PROVIDED RECORDS –
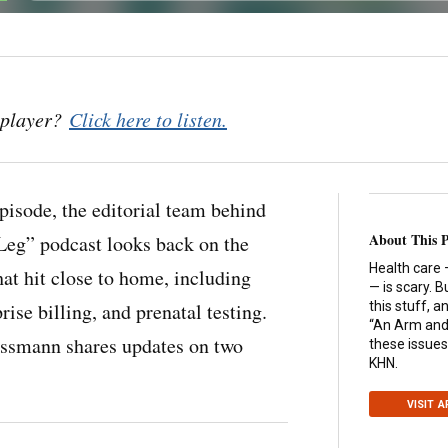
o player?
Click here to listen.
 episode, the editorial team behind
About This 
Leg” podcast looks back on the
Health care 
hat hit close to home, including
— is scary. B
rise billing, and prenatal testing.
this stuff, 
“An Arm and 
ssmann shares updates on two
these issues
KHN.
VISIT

TASK BRIEF –
Nothing but the lines from the one containing "rise billing, and prenatal testing." to the end of the material should be printed, each exactly as written.

EXERCISE SOLUTION –
rise billing, and prenatal testing.
this stuff, 
“An Arm and 
ssmann shares updates on two
these issues
KHN.
VISIT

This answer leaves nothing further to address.